#### Task goal:
Of the entries below, restate word for word only the section that runs from the line with "Figure 3. The" to the line with "Table 5. LOEC", counting both ends.

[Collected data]
__________________________________________________

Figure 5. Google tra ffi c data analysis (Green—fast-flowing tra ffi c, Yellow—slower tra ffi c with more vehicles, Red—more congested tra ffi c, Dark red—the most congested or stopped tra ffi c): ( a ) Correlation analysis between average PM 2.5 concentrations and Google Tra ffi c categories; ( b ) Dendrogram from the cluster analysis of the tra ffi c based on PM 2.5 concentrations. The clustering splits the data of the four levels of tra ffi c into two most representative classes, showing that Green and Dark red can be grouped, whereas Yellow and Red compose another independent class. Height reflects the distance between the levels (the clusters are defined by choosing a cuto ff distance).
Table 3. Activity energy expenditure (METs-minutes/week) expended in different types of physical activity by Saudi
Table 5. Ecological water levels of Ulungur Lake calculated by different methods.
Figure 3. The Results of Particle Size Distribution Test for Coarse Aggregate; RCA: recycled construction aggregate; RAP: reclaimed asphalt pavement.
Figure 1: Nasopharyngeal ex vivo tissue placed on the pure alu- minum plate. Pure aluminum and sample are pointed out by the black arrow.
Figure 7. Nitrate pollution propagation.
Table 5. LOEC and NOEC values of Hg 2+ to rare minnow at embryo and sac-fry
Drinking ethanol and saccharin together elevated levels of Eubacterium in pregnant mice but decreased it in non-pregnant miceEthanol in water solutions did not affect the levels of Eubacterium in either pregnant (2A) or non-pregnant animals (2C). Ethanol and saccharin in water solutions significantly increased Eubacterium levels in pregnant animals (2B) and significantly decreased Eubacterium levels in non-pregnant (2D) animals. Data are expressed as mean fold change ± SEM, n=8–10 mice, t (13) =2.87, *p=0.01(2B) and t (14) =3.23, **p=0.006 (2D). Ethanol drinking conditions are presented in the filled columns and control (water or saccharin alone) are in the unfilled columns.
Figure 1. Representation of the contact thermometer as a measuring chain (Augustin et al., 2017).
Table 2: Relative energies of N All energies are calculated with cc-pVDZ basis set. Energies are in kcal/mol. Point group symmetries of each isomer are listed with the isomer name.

__________________________________________________

#### Expected answer:
Figure 3. The Results of Particle Size Distribution Test for Coarse Aggregate; RCA: recycled construction aggregate; RAP: reclaimed asphalt pavement.
Figure 1: Nasopharyngeal ex vivo tissue placed on the pure alu- minum plate. Pure aluminum and sample are pointed out by the black arrow.
Figure 7. Nitrate pollution propagation.
Table 5. LOEC and NOEC values of Hg 2+ to rare minnow at embryo and sac-fry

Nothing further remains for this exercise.